Dora is a beautiful woman in general. We can just come to her garden and play, use her clothesline if ours is not enough and send the children over for kisses, hugs and cake at her place. She is 65 years old and works in some kind of bank or loan company, she has shown me with gestures and signs. She has a son and a daughter in their early 40s and probably three grandchildren – the details are easily lost in the world of mimics. However, it’s amazing what you can talk about, even if you don’t have a common language. Dora only speaks Bulgarian and so far we can only say “hello, goodbye and thank you” in Bulgarian. However, we have agreed with Dora that we must sit down with google translate as soon as possible and have a proper chat.

While we are eating our food, one of the previously mentioned horse-drawn carriages passes by. It is the Romas who own them. They use them to get firewood in the forest right now. There are many Roma people in our city. Sredets is a former military town, we have been told. When it closed down, the Roma people used parts from the military buildings to build their own district on the outskirts of Sredets, up against a mountain ridge that is near our house. I admit frankly that I think it is difficult how we should relate to the Roma people. From home, the Romas have been a hotly debated topic, as my father in particular warned us against any contact with them as he have been on business trips to Bulgaria before. That’s why it’s been something I’ve been a little anxious about.

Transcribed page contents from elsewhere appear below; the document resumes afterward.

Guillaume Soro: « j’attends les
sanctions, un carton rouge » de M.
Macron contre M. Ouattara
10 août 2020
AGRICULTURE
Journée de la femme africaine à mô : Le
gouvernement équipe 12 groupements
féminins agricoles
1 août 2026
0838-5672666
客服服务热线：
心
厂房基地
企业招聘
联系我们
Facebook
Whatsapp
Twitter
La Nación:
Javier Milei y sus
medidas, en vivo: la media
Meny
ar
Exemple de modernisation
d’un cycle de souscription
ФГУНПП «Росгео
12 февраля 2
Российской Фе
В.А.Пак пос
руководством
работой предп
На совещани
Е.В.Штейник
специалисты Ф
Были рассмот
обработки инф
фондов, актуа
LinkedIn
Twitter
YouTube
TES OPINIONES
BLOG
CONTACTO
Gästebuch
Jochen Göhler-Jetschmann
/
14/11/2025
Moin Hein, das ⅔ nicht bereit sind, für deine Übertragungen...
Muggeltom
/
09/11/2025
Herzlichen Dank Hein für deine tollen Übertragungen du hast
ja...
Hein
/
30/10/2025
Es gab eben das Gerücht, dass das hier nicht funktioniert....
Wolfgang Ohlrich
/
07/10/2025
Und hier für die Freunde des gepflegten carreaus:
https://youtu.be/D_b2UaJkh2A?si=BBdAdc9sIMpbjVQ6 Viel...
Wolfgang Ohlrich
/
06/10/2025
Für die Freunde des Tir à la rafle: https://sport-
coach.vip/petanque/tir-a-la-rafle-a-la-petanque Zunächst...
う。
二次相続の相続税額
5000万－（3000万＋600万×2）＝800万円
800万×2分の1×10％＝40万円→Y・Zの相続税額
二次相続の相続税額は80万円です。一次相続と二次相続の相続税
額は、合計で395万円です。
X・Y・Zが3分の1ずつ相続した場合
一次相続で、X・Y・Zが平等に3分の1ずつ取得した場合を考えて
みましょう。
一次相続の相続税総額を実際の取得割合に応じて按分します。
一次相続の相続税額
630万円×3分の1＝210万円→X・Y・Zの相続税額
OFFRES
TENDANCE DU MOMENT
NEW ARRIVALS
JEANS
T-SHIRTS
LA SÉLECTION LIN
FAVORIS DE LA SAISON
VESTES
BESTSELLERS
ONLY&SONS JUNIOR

Dear Dora has also told that we should not talk to them, because they steal, she says. I’ve told the kids what Dora said and that we should keep our distance for now until we get a little wiser. But I think it is problematic to warn one’s children against an entire population group and I am very ambivalent about the question!

Roma people share a fate with quite a few other peoples around the world, in their own way – of course. They are considered a lower class and do all the hard and dirty work. So if a Bulgarian, for example, needs to have dug the garden, cleaned or chopped wood, then a message is sent for the Roma. They go around the bins throughout the city and pick up all the plastic, cardboard, metal and other recyclable material and make sure it gets recycled – another form of waste sorting you might say, but it seems to work. However, Simon and I quickly agreed that we will also sort our own garbage inside our house and then put the bags of plastic, metal etc. into the bin as we are used to from home then it must make life a little bit easier for the hard-working garbage collectors.”


Back to present time

The Roma lifestyle is still a mystery for us. Bulgarian society and the Roma people continue to face the same problems. Unfortunately! It seems stuck and incredibly complex. In any case, I don’t have a recipe for how they can break the extreme poverty, cultural clashes and racism. Everyone lives side by side, divided into separate parts of the villages, but without further contact. We treat everyone politely and respectfully no matter what but we generally keep to ourselves and a few good friends as there are too many things we don´t understand. We help where we can and give away anything (such as clothes, shoes, furniture, toys and old iron) that we don’t need anymore. There is always someone who are very happy to collect. But we have learned the hard way never to give anything to beggars.

Some of our family and friends in Denmark were of course skeptical about our choice and that we also wanted to take our 4-year-old children to Bulgaria. It was a strange and very different decision. There were a lot of unknown factors that none of us knew anything about. For us, that was the whole point, but I can easily understand that our parents had their reservations and warnings. It is their job as parents after all. At the same time, everyone thought that we were very brave and that it was cool that we actually went ahead and left and didn’t just go year after year talking about it. We lived the dream! The best thing about this dream was above all that we could now spend all our time together as a family. The first year in Bulgaria we just wanted to travel, explore and find out if this was a place for us – here in The Wild East!